Study from Zurich:
What deepfake voices do to our brain
The brain reacts differently to artificially imitated voices than to real ones. This happens even if people do not recognize the so-called deepfake voices as fake, as a study by the University of Zurich in the journal "Communications Biology" shows.
Deepfake technologies can imitate a person's unique voice profile very accurately. This is used, for example, for fraud attempts on the telephone, as the university wrote in a press release on Wednesday.
25 test subjects had to recognize deepfake voices
For the study, the researchers recorded the voices of four male speakers and converted them into deepfake voices using computer algorithms. 25 test subjects had to decide whether two voices they heard were identical or whether one of them was a deepfake voice.
In two thirds of cases, the deepfake identities were correctly assigned. "This illustrates that although current deepfake voices do not perfectly mimic identity, they have the potential to deceive people's perceptions," first author Claudia Roswandowitz was quoted as saying in the press release.

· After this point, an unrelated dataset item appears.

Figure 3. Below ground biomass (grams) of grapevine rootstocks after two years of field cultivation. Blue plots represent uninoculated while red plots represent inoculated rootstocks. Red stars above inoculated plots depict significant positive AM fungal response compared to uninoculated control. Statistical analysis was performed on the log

However, the brains of the test subjects showed a different picture: The so-called nucleus accumbens, a component of the brain's reward system, was much more active when both voices shown to the test subjects were natural voices. In contrast, the auditory cortex, which is responsible for analyzing sounds, was more active when one of the two voices was a deepfake voice. The first author concluded that humans can therefore only be partially deceived by deepfakes.